*WHAT YOU WILL DO*
Scan the records for the word "confidence". Return each line where it is found.

*EXERCISE DATA*

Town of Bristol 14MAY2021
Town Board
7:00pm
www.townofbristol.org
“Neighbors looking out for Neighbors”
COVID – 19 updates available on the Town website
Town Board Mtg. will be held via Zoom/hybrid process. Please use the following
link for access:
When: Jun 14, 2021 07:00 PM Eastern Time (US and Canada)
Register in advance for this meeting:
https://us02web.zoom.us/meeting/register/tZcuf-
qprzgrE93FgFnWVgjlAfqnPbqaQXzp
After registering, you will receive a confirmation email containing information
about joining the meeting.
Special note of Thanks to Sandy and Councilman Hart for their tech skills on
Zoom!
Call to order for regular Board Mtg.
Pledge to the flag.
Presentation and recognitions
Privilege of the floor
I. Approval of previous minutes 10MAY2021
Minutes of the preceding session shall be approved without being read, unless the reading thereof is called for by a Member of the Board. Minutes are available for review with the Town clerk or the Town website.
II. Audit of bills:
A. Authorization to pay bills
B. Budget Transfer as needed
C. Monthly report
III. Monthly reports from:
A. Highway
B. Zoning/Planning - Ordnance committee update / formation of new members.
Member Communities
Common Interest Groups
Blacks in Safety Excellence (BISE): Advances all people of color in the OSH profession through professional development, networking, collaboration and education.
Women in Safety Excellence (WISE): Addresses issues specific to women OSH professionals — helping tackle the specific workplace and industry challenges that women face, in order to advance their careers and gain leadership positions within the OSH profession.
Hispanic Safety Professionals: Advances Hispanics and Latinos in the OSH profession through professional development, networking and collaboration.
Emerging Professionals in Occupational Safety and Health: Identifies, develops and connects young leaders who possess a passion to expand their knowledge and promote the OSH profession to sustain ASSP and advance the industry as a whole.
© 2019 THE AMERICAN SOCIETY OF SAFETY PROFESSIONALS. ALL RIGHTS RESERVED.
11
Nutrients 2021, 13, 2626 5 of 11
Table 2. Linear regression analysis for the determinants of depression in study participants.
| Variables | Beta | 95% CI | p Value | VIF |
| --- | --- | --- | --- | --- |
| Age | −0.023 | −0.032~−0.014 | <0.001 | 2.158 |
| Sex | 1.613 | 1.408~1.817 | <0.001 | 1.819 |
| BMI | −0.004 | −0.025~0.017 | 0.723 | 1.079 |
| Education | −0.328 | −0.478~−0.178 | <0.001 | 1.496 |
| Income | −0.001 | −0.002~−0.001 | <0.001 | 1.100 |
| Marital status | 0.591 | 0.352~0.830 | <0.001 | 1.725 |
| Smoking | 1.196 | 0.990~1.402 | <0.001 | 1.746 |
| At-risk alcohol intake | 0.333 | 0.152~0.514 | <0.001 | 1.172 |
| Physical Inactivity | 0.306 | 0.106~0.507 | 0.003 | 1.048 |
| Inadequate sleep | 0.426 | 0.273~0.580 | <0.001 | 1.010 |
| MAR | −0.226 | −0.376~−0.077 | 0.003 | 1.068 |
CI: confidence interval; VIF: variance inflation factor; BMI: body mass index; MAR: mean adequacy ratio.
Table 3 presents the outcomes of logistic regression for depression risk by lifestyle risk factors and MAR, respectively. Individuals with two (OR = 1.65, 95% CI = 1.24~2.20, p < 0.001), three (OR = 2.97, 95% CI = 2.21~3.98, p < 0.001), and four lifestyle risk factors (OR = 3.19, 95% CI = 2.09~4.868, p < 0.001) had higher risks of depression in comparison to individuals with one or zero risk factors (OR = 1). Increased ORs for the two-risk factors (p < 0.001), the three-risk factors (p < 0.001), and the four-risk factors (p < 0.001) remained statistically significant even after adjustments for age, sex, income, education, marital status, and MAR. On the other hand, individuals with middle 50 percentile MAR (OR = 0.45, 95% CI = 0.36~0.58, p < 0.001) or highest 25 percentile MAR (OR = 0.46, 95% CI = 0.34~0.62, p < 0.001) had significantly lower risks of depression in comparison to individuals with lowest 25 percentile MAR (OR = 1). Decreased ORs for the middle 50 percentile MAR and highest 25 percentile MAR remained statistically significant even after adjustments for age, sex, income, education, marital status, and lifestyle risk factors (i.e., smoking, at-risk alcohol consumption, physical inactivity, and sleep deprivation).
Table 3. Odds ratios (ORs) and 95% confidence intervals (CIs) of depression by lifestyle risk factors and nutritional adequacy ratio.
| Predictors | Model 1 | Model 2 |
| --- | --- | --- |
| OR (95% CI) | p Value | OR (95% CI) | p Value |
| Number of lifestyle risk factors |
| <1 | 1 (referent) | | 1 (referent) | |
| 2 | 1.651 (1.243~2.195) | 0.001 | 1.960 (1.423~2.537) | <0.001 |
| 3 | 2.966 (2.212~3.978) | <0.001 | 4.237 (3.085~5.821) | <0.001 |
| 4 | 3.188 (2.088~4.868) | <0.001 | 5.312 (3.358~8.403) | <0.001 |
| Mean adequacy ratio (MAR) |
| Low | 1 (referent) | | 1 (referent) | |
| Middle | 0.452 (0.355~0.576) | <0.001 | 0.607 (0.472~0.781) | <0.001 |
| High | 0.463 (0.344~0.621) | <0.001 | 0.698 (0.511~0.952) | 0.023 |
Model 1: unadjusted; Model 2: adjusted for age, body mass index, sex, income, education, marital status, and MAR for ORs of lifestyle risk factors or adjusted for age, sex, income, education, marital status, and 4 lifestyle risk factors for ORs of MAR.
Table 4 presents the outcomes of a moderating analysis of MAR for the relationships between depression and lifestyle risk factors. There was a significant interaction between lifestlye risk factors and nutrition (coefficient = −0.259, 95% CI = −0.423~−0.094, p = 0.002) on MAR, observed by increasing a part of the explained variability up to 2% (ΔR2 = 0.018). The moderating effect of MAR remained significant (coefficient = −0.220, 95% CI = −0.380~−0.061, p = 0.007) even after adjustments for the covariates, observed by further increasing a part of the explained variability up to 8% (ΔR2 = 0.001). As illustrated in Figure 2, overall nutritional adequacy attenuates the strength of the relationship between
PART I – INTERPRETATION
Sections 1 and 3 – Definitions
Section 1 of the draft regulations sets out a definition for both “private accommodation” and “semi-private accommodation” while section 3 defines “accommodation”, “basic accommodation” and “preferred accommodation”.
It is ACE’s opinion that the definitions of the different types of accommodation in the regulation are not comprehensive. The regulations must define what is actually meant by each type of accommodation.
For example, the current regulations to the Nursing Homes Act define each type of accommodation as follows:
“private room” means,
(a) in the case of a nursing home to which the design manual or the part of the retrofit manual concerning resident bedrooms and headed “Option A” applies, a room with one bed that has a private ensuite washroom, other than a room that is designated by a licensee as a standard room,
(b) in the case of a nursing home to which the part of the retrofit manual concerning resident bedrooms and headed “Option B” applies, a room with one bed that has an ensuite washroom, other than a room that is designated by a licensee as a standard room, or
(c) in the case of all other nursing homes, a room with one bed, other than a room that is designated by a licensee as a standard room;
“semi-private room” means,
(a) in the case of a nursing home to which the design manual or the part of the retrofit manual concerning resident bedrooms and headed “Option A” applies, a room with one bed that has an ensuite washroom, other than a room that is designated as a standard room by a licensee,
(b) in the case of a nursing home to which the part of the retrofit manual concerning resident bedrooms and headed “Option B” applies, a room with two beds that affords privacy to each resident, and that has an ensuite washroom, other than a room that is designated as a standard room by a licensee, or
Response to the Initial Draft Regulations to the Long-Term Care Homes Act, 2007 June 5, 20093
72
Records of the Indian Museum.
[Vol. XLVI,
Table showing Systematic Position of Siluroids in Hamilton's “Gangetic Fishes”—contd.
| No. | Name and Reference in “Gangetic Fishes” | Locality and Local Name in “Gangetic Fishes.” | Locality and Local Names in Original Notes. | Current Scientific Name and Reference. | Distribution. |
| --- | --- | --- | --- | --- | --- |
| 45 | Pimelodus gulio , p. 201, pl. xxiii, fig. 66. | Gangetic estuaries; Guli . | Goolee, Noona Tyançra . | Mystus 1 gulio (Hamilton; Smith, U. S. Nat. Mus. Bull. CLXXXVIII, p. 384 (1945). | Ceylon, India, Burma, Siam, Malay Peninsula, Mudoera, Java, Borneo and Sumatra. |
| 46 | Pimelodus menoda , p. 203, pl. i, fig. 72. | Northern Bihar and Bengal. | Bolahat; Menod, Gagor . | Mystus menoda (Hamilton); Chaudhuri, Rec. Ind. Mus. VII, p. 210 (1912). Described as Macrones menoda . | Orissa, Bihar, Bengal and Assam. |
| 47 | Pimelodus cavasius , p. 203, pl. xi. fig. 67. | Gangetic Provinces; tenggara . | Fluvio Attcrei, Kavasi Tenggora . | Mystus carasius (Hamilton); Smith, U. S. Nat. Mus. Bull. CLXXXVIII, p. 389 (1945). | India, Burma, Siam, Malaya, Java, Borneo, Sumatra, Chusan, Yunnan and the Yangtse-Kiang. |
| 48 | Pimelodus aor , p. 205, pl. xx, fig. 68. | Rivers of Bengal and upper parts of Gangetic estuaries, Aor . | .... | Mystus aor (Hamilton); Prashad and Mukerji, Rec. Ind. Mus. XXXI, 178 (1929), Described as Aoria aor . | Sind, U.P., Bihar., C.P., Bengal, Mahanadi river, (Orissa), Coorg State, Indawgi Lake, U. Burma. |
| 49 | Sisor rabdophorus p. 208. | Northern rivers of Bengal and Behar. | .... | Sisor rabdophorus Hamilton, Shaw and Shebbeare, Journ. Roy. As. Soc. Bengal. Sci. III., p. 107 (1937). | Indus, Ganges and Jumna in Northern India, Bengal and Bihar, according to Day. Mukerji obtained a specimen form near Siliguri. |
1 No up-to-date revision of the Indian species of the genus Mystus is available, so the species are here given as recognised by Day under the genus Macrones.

*PROBLEM SOLUTION*
CI: confidence interval; VIF: variance inflation factor; BMI: body mass index; MAR: mean adequacy ratio.
Table 3. Odds ratios (ORs) and 95% confidence intervals (CIs) of depression by lifestyle risk factors and nutritional adequacy ratio.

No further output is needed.